╭─ SUPPLIED PASSAGE

-
Notifications
You must be signed in to change notification settings - Fork 20
Description
I'm experiencing an issue where sending a second text chunk to the same TTS context causes the ongoing audio generation to immediately stop, even when using the continue_ parameter correctly.
Expected Behavior
When sending multiple text chunks to the same context with continue_=True, the audio should continue generating sequentially for all chunks.
Actual Behavior
The audio generation for the first text stops immediately when the second context.send() is called.
Environment
Cartesia SDK Version: 2.0.17
Python Version: 3.13.2
Code Example
from cartesia import AsyncCartesia, OutputFormat_RawParams, TtsRequestIdSpecifierParams
# Setup
client = AsyncCartesia(api_key="...")
ws = await client.tts.websocket()
context = ws.context("my-context-id")
# First text - this works fine
await context.send(
model_id="sonic-3",
transcript="First text to convert to speech.",
voice=TtsRequestIdSpecifierParams(mode="id", id="ac197a78-cec7-4c50-93e5-93bdc1910b11"),
stream=True,
output_format=OutputFormat_RawParams(
container="raw",
encoding="pcm_s16le",
sample_rate=22050,
),
continue_=False # First message
)
# Second text - this causes the audio to stop generating
await context.send(
model_id="sonic-3",
transcript="Second text to convert to speech.",
voice=TtsRequestIdSpecifierParams(mode="id", id="ac197a78-cec7-4c50-93e5-93bdc1910b11"),
stream=True,
output_format=OutputFormat_RawParams(
container="raw",
encoding="pcm_s16le",
sample_rate=22050,
),
continue_=True # Continuation of previous
)
await context.no_more_inputs()

╰─
╭─ MATERIAL SHOWN

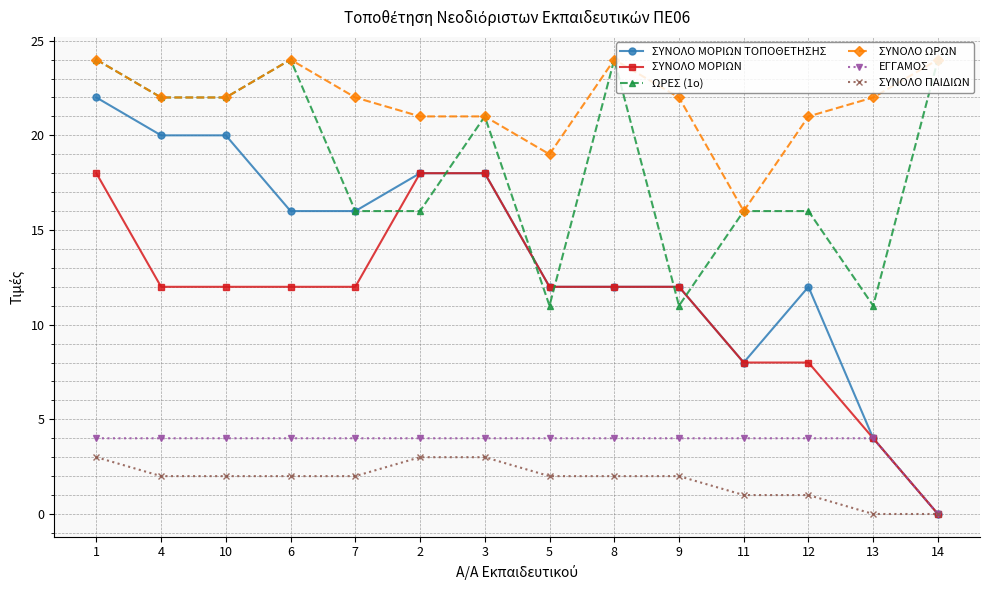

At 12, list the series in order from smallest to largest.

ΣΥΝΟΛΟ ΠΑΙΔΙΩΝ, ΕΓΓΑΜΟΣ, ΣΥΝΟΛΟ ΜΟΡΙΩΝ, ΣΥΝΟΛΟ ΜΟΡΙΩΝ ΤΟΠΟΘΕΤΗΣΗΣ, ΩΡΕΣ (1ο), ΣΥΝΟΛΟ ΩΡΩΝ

╰─
╭─ MATERIAL SHOWN

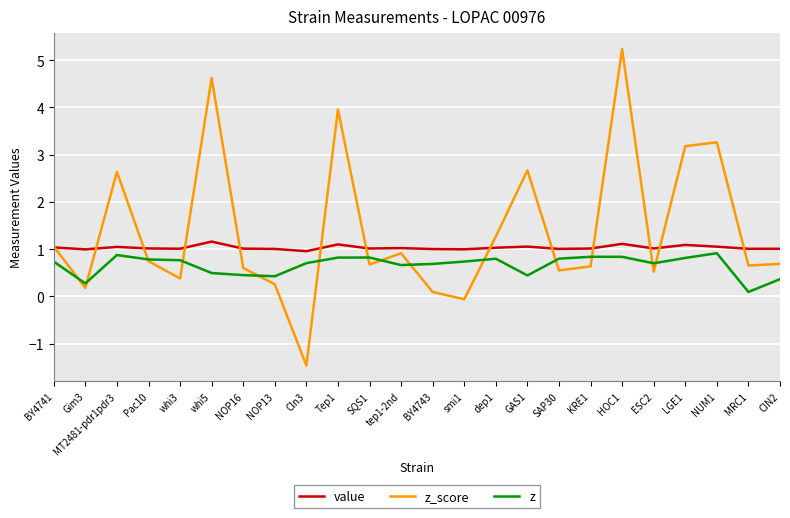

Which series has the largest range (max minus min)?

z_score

╰─

### AIM OF THE EXERCISE
Reproduce word for word the part of the bug report on interrupted text-to-speech audio that begins with "# Second text" and stops after "await context.no_more_inputs()".

### THE ANSWER
# Second text - this causes the audio to stop generating
await context.send(
model_id="sonic-3",
transcript="Second text to convert to speech.",
voice=TtsRequestIdSpecifierParams(mode="id", id="ac197a78-cec7-4c50-93e5-93bdc1910b11"),
stream=True,
output_format=OutputFormat_RawParams(
container="raw",
encoding="pcm_s16le",
sample_rate=22050,
),
continue_=True # Continuation of previous
)
await context.no_more_inputs()